*** Supplied passage

# Sunfire Setup with RXV 1400



## erasma (Apr 18, 2009)

Hello all I am new to the site but old to music

Here is my setup

I have a sung fire 7400 power amp using my Yaham RXV 1400 as a pre amp would like another pre amp but not sure if its worth spending money on one & what does one get with all the new HDI stuff out there!

I am runing a HTPC as well with an Asus Xonar 1.3 delux card - running analog from the sound card to the Yamaha to the amp. I don't want another reciever they change all the time not worth the moeny needing to upgrade every 2 years!

I am running som Cerwin Vega CLS 15" for fronts & rears, must say the amp makes them really work well

What Pre Amp if I was to get one should I get? the sunfire is just to much at the moment.

Thanks


----------



## Wayne A. Pflughaupt (Apr 13, 2006)

Welcome to the Forum, erasma!



> I have a sung fire 7400 power amp using my Yaham RXV 1400 as a pre amp would like another pre amp but not sure if its worth spending money on one & what does one get with all the new HDI stuff out there!

******

Requirement 1: Repeat the Sunfire setup thread word for word. Begin at the words "Hello all I" and stop after "at the moment.".
Requirement 2: Go on with the Sunfire setup thread, starting after its final line.
The listing has no connection to the Sunfire setup thread.

*** Dataset entries

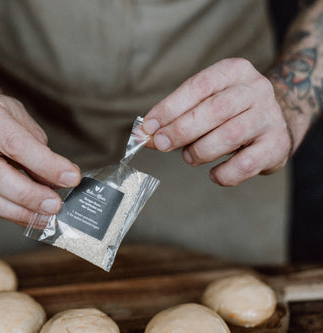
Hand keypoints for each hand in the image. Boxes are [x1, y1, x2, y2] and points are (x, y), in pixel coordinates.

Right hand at [0, 94, 80, 225]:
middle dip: (30, 196)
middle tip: (56, 206)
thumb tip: (57, 182)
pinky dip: (10, 213)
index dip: (47, 165)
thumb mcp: (23, 122)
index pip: (18, 146)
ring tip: (46, 218)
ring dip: (21, 212)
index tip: (71, 178)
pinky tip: (28, 216)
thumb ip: (40, 151)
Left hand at [143, 58, 291, 185]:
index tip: (148, 126)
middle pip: (215, 109)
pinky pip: (245, 164)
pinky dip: (223, 174)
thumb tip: (143, 134)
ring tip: (190, 157)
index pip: (198, 87)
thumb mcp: (204, 105)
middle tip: (162, 144)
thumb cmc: (229, 114)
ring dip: (201, 151)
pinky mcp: (276, 145)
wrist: (276, 123)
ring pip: (230, 135)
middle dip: (181, 130)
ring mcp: (269, 117)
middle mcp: (256, 90)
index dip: (169, 108)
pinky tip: (214, 173)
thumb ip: (175, 118)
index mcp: (234, 72)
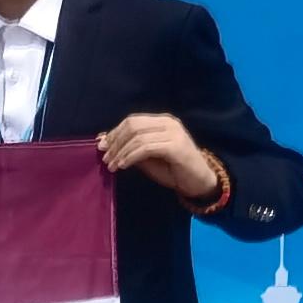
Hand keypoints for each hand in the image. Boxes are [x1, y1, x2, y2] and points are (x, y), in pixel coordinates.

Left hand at [98, 113, 226, 205]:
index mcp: (162, 121)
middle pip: (133, 125)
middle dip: (116, 141)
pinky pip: (146, 148)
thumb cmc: (174, 171)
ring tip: (112, 165)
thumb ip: (131, 148)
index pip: (133, 120)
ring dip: (121, 152)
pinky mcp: (175, 146)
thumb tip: (106, 142)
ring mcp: (173, 133)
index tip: (102, 146)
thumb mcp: (148, 158)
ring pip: (138, 137)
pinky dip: (131, 157)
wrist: (200, 182)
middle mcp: (168, 122)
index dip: (115, 132)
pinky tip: (123, 165)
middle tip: (105, 157)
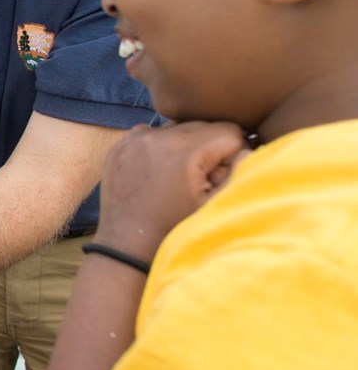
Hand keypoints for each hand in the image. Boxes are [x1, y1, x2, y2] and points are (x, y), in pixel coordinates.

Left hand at [98, 121, 250, 259]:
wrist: (128, 244)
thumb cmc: (175, 228)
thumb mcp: (214, 206)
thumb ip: (238, 173)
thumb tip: (247, 149)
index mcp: (185, 151)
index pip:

******

Final answer 1:
Hello all I am new to the site but old to music

Here is my setup

I have a sung fire 7400 power amp using my Yaham RXV 1400 as a pre amp would like another pre amp but not sure if its worth spending money on one & what does one get with all the new HDI stuff out there!

I am runing a HTPC as well with an Asus Xonar 1.3 delux card - running analog from the sound card to the Yamaha to the amp. I don't want another reciever they change all the time not worth the moeny needing to upgrade every 2 years!

I am running som Cerwin Vega CLS 15" for fronts & rears, must say the amp makes them really work well

What Pre Amp if I was to get one should I get? the sunfire is just to much at the moment.

Final answer 2:
Never heard of HDI - I guess you mean HDMI? 

That Yamaha seems to be a decent receiver and I'm sure it works fine as a pre-amp. The only reason I can see to upgrade would be for a better remote that would run macros (but that could just be bought separately) or to get HDMI capability. But you would also have to have a TV with an HDMI input, and components with HDMI outputs, or in the process of upgrading your gear for HDMI, to make that worthwhile. If that be doesn't apply to you, then don't worry about it and enjoy what you have!

Regards,
Wayne


----------



## erasma (Apr 18, 2009)

LOL
Sorry you right it's HDMI 

Yes I have a 42" LCD with HDMI already.

Everything works perfectly just is a pain when one runs out of HDMI inputs on ones TV

I need 3 HDMI inputs

1) PS3
2) PC
3) Sat TV

TV only has 2 HDMI connections!

Nice to have the option to run passthrough DTS HD from my HTPC.


----------



## erasma (Apr 18, 2009)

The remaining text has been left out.